TEXT:
- - - -
On Fri, Jan 12, 2007 at 09:39:11AM EST, David Jardine wrote:
> On Thu, Jan 11, 2007 at 07:25:03PM -0500, cga2000 wrote:

Sorry, I didn't didn't mean to be rude.  I was unable to check ML's for
most of last week and had so much cleaning up to do that I only saw your
reply last night.

> > So is mopping up the floors in a timely manner..  Doesn't mean you want
> > the janitor to have the keys to the corporate safe.
> > 
> > > .. and it should be delegated only to responsible persons.
> > 
> > hence accountability -- sudo appears do that .. but where's the
> > granularity..?
> 
> Sudo can give the janitor the keys to the mop cupboard and to all 
> the floors that need mopping without letting him have the keys to 
> the corporate safe.  

Not entirely. sudo really controls actions rather than access to
resources.  Although it would appear from the examples in the man page
that once you have permitted certain actions you can optionaly define
their scope - ie. files or directories.

Even as a sudoer, our "janitor" still has access to the "corporate safe"
- - - -
PROBLEMS TO SOLVE:
A) Rewrite the paragraph of the email that begins "Not entirely. sudo really controls" in fewer words, keeping its main points.
B) Reproduce the email word for word from "On Fri, Jan" up to and including "reply last night.".

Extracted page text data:
- - - -
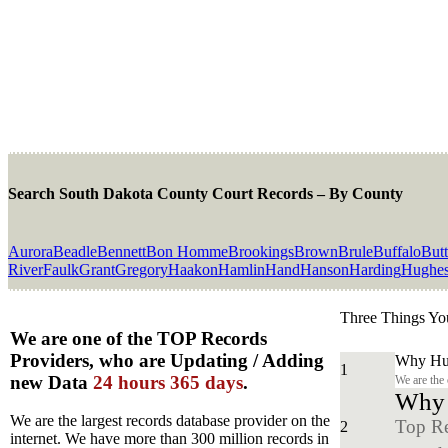
Search South Dakota County Court Records – By County
Aurora
Beadle
Bennett
Bon Homme
Brookings
Brown
Brule
Buffalo
But
River
Faulk
Grant
Gregory
Haakon
Hamlin
Hand
Hanson
Harding
Hughe
Three Things Yo
We are one of the TOP Records
Providers, who are Updating / Adding
Why Hun
1
new Data
24 hours 365 days
.
We are the
Why y
We are the largest records database provider on the
Top Re
2
internet. We have more than 300 million records in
- - - -
OUTPUTS IN ORDER:
A) sudo mainly controls actions, not access to resources. Still, the man page examples suggest that once certain actions are allowed, their scope can optionally be limited to specific files or directories.

B)
On Fri, Jan 12, 2007 at 09:39:11AM EST, David Jardine wrote:
> On Thu, Jan 11, 2007 at 07:25:03PM -0500, cga2000 wrote:

Sorry, I didn't didn't mean to be rude.  I was unable to check ML's for
most of last week and had so much cleaning up to do that I only saw your
reply last night.